Inizia così l’articolata riflessione di Domenico Soldano sul drammatico momento che stiamo vivendo.
“La priorità – prosegue Soldano – non è la conta dei danni economici, ma l’emergenza igienico-sanitaria e la sensibilizzazione della gente a comportamenti responsabili che ci aiutino a scongiurare il rischio di un’epidemia che il nostro servizio sanitario non potrebbe reggere.”

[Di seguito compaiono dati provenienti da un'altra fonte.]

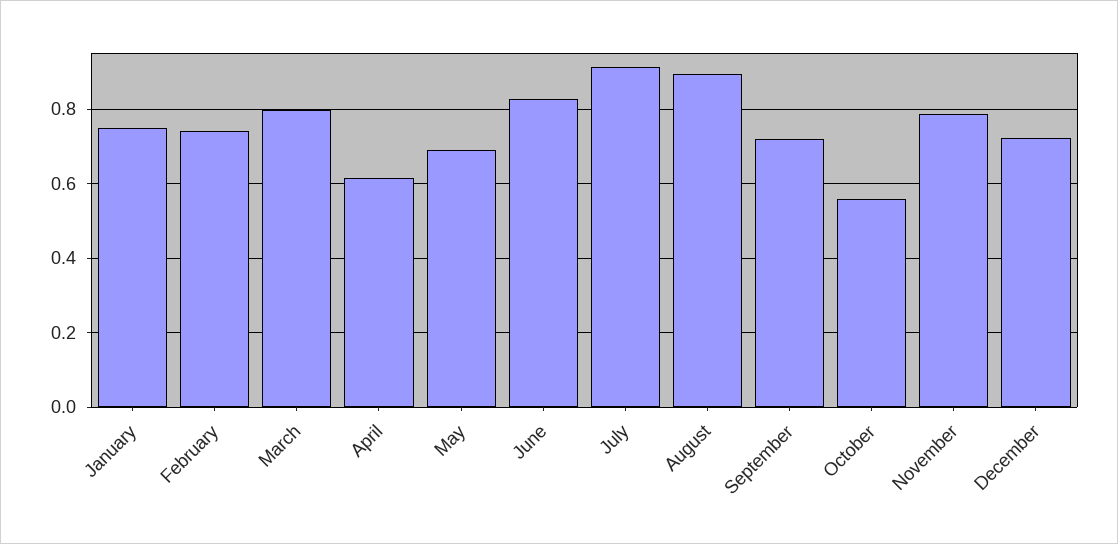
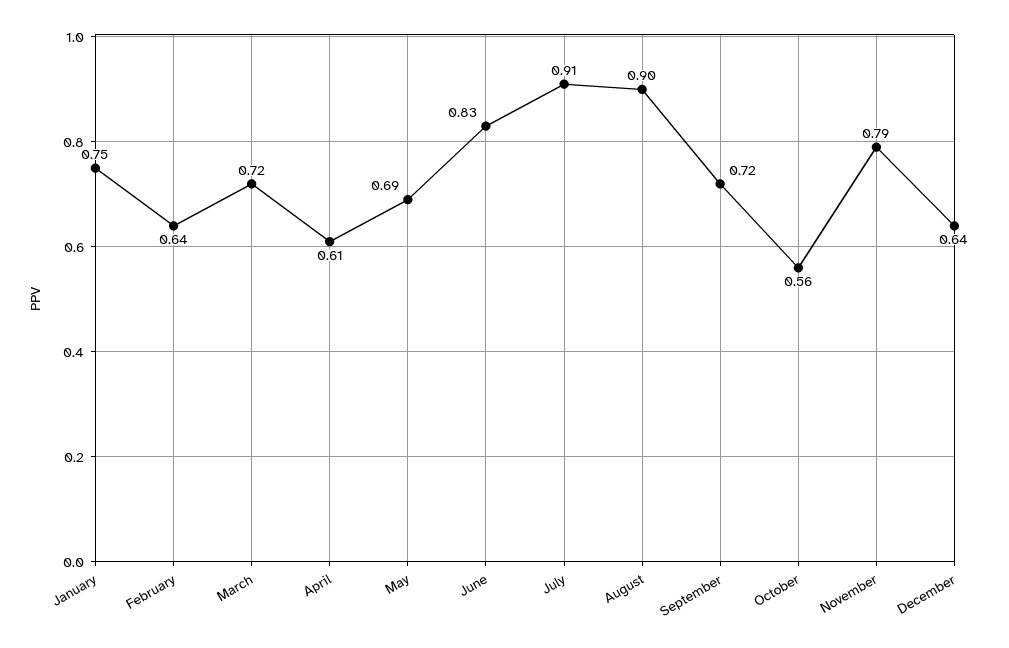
  {
    "January": 0.75,
-   "February": 0.74,
+   "February": 0.64,
-   "March": 0.8,
+   "March": 0.72,
    "April": 0.61,
    "May": 0.69,
    "June": 0.83,
    "July": 0.91,
    "August": 0.9,
    "September": 0.72,
    "October": 0.56,
    "November": 0.79,
-   "December": 0.72
+   "December": 0.64
  }

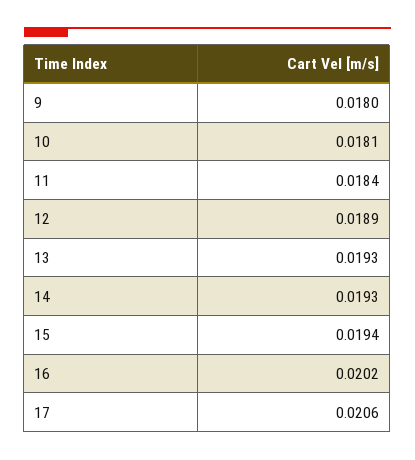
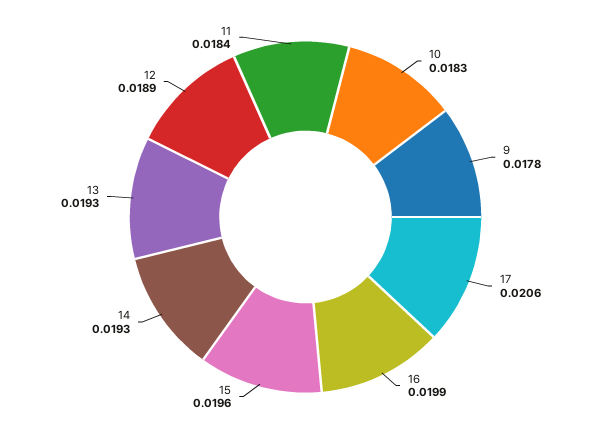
  {
-   "9": 0.018,
+   "9": 0.0178,
-   "10": 0.0181,
+   "10": 0.0183,
    "11": 0.0184,
    "12": 0.0189,
    "13": 0.0193,
    "14": 0.0193,
-   "15": 0.0194,
+   "15": 0.0196,
-   "16": 0.0202,
+   "16": 0.0199,
    "17": 0.0206
  }

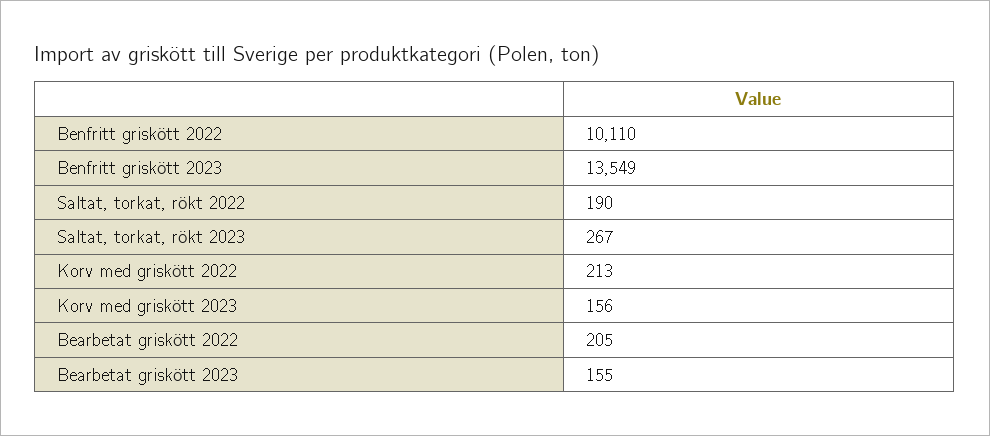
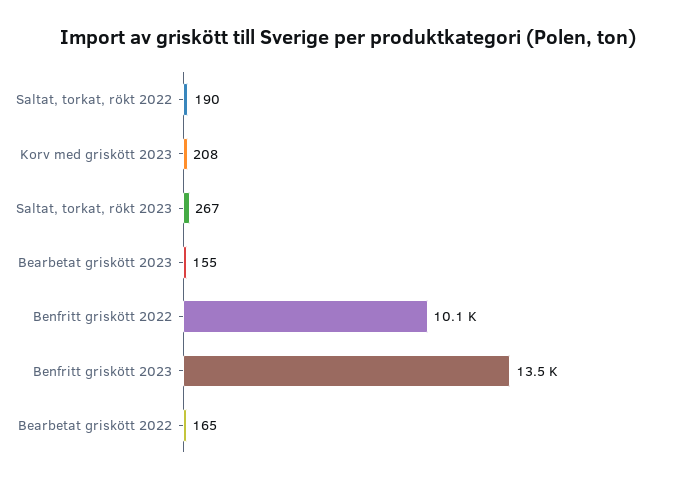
  {
    "Benfritt griskött 2022": 10110,
    "Benfritt griskött 2023": 13549,
    "Saltat, torkat, rökt 2022": 190,
    "Saltat, torkat, rökt 2023": 267,
-   "Korv med griskött 2022": 213,
-   "Korv med griskött 2023": 156,
+   "Korv med griskött 2023": 208,
-   "Bearbetat griskött 2022": 205,
+   "Bearbetat griskött 2022": 165,
    "Bearbetat griskött 2023": 155
  }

Il Commissario dell’Associazione Commercianti e Artigiani di Bagnara avanza per queste ragioni una proposta al Sindaco: poter fruire della Sala Consiliare per una riunione da trasmettere in diretta facebook, con medici, rappresentanti istituzionali, forze dell’ordine, Croce Rossa, ecc, . Poi dichiara che la propria azienda, la Star-Bus, metterà a disposizione della Croce Rossa locale o di altra Associazione di volontariato del territorio che ne farà richiesta, un minibus e un autista per eventuali servizi da erogare, in questi giorni, alle fasce più deboli come anziani e ammalati.
Per quanto concerne il dramma vissuto dall’economia locale e, in particolare, il settore turistico, le parole di Soldano sono molto chiare: “Come imprenditore, negli ultimi 15 giorni ho assistito impotente al crollo verticale delle prenotazioni, ho provato a resistere con la turnazione del personale, ma questa mattina ho dovuto cedere le armi e comunicare la sospensione del servizio navette dal 10 al 30 marzo, con tutto quello che ne consegue in termini di scadenze da onorare, ovviamente rapportate al volume di investimenti effettuati anche di recente. Come Commissario dell’Associazione Commercianti, quindi, non posso che unirmi al grido di allarme e alle richieste di sostegno non solo da parte degli operatori turistici, ma di tutta la categoria dei commercianti e artigiani di Bagnara che, in misura diversa, risentono sempre dell’andamento negativo dell’economia e, ora più che mai, della stagionalità. Ma con altrettanta convinzione e fermezza, dico che se non prendiamo in mano la situazione, i danni saranno incalcolabili e irreparabili. Tra qualche settimana potremo parlare concretamente di tavoli e di proposte. E lo faremo con gli interlocutori giusti, perché siamo fiduciosi che, una volta tanto, anche il destino della Calabria sarà preso in considerazione come si conviene.
Per ora abbiamo solo il dovere di contribuire al contenimento dell’infezione e a collaborare con le istituzioni in quest’opera di richiamo al senso civico e alla responsabilità personale.”